(Stored data entries)
_ _ _

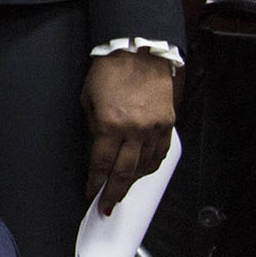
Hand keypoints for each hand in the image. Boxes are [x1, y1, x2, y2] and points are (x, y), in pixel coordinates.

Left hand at [81, 51, 174, 213]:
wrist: (139, 51)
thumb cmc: (110, 70)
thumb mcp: (88, 98)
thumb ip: (94, 126)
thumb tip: (98, 148)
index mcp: (110, 124)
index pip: (101, 163)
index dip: (95, 182)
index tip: (91, 193)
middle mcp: (134, 130)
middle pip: (124, 172)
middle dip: (114, 192)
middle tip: (107, 205)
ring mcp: (154, 128)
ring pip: (144, 166)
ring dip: (132, 182)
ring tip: (122, 191)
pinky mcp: (167, 123)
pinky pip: (160, 153)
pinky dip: (150, 166)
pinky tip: (142, 173)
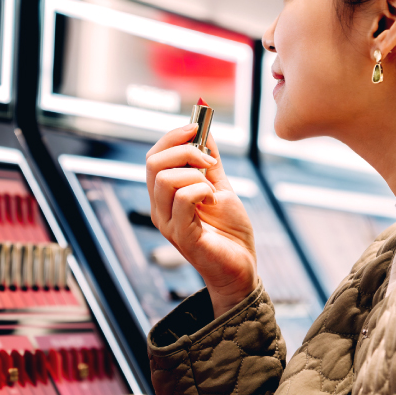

_ _ _

_TASK TO COMPLETE_
Using the records above, output their complete text exactly, minus any images.

_RESPONSE AREA_
Hand keypoints for each hand in the image. Boxes are [x1, y1, x2, y2] and points are (x, y), in pixel coordinates.

Left hand at [81, 51, 174, 213]:
wrist: (139, 51)
thumb cmc: (110, 70)
thumb mcp: (88, 98)
thumb ip: (94, 126)
thumb tip: (98, 148)
index mcp: (110, 124)
index pip: (101, 163)
index dip: (95, 182)
index tip: (91, 193)
middle mcp: (134, 130)
middle pip: (124, 172)
middle dip: (114, 192)
middle tip: (107, 205)
ring mcp: (154, 128)
ring pip: (144, 166)
ring dip: (132, 182)
ring tip: (122, 191)
pinky mcp: (167, 123)
pinky pip: (160, 153)
pinky dip: (150, 166)
pinky tip: (142, 173)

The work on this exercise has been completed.